- **WHAT TO DO**
Copy every line from the records below that carries the word "tillfredsställande".

- **DATA TO EXAMINE**
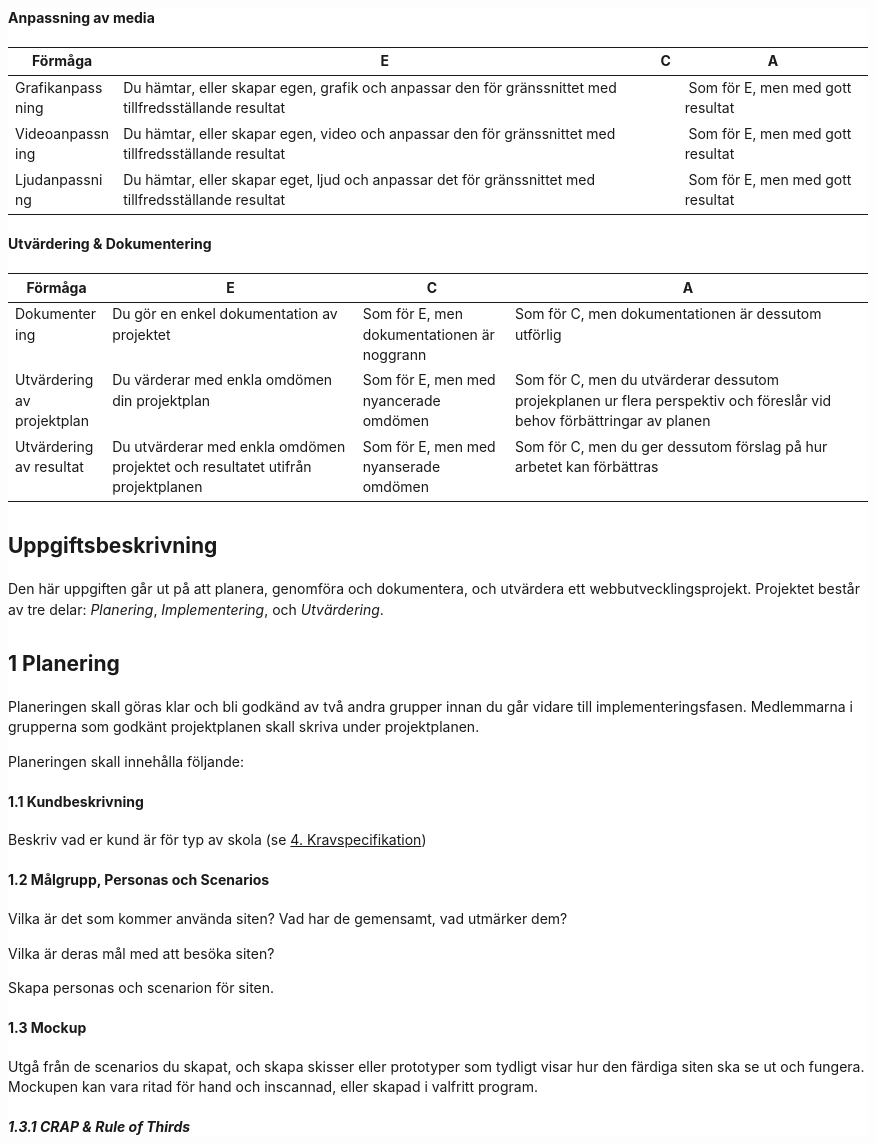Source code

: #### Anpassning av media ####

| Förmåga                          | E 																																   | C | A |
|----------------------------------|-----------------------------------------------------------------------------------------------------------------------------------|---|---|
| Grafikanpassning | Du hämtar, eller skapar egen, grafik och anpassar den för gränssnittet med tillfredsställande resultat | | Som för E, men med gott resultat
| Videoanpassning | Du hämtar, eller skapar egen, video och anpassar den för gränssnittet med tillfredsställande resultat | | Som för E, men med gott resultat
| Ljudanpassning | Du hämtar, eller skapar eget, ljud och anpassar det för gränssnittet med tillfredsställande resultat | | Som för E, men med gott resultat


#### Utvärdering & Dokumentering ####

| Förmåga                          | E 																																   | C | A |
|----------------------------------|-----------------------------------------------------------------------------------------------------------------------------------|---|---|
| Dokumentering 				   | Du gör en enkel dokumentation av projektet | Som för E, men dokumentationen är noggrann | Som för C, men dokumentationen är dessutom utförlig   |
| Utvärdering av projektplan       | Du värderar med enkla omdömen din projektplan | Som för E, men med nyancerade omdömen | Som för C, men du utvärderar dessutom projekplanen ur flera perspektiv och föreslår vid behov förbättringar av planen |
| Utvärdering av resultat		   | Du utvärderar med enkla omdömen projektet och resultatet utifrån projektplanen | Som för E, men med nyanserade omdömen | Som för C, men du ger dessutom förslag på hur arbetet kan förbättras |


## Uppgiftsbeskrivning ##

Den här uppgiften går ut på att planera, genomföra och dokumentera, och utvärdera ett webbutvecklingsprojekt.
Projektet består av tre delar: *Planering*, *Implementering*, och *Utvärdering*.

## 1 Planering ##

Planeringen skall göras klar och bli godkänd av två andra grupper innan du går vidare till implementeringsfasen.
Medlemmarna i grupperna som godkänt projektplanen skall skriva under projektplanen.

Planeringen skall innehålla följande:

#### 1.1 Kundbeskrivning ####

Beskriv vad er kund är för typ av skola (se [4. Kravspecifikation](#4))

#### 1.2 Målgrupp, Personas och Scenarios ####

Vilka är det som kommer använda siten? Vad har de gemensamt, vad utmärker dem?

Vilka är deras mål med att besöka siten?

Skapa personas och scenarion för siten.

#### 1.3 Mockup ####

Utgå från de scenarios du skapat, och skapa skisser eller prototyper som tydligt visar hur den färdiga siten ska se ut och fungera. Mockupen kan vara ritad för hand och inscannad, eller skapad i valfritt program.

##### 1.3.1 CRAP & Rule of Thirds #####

- **EXERCISE RESPONSE**
| Grafikanpassning | Du hämtar, eller skapar egen, grafik och anpassar den för gränssnittet med tillfredsställande resultat | | Som för E, men med gott resultat
| Videoanpassning | Du hämtar, eller skapar egen, video och anpassar den för gränssnittet med tillfredsställande resultat | | Som för E, men med gott resultat
| Ljudanpassning | Du hämtar, eller skapar eget, ljud och anpassar det för gränssnittet med tillfredsställande resultat | | Som för E, men med gott resultat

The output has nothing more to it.